Vanderbilt covers topics such as distraction, the inherent narcissism in being a motorist (you're always the best driver on the road) and the phenomenon of risk compensation: Make a system safer, and people with use it in a riskier way that eventually cancels out any advantage.
For my money, the most captivating idea comes as Vanderbilt tries to explain our exaggerated emotional reactions to whatever happens on the highway. If someone cuts you off or makes an inopportune U-turn (quickly emerging as the top new thrill sport in San Francisco), you're likely to get mad and defensive all out of proportion to the actual risk posed by the behavior. Likewise, if another driver does you a courtesy, you'll feel good out of proportion to the significance of what in reality will be a very minor event in your day.
Vanderbilt's explanation is that our brains are wired to handle maybe 100 or so human relationships in a lifetime, reflecting the conditions when our ancestors lived in hunter-gatherer tribes.

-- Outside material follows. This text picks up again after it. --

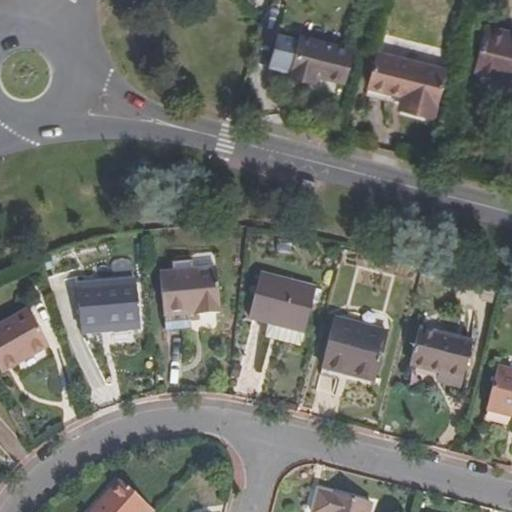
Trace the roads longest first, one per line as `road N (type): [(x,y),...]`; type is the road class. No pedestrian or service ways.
road 1 (residential): [(511,212),(76,100)]
road 2 (residential): [(265,438),(197,421),(103,438),(16,495),(9,511)]
road 3 (residential): [(511,500),(265,438)]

Back then, any encounter with another person had potential life-changing significance. "Thag scowl at me. Thag no like me. Thag burn down hut!"
Evolution being what it is, that's the basic brain we're still working with. Yes, your higher cortical functions can suss out the relative significance of events if you give it time. But in the moment, your reactions are dictated by a part of the brain that does not recognize the concept of a casual, meaningless social encounter.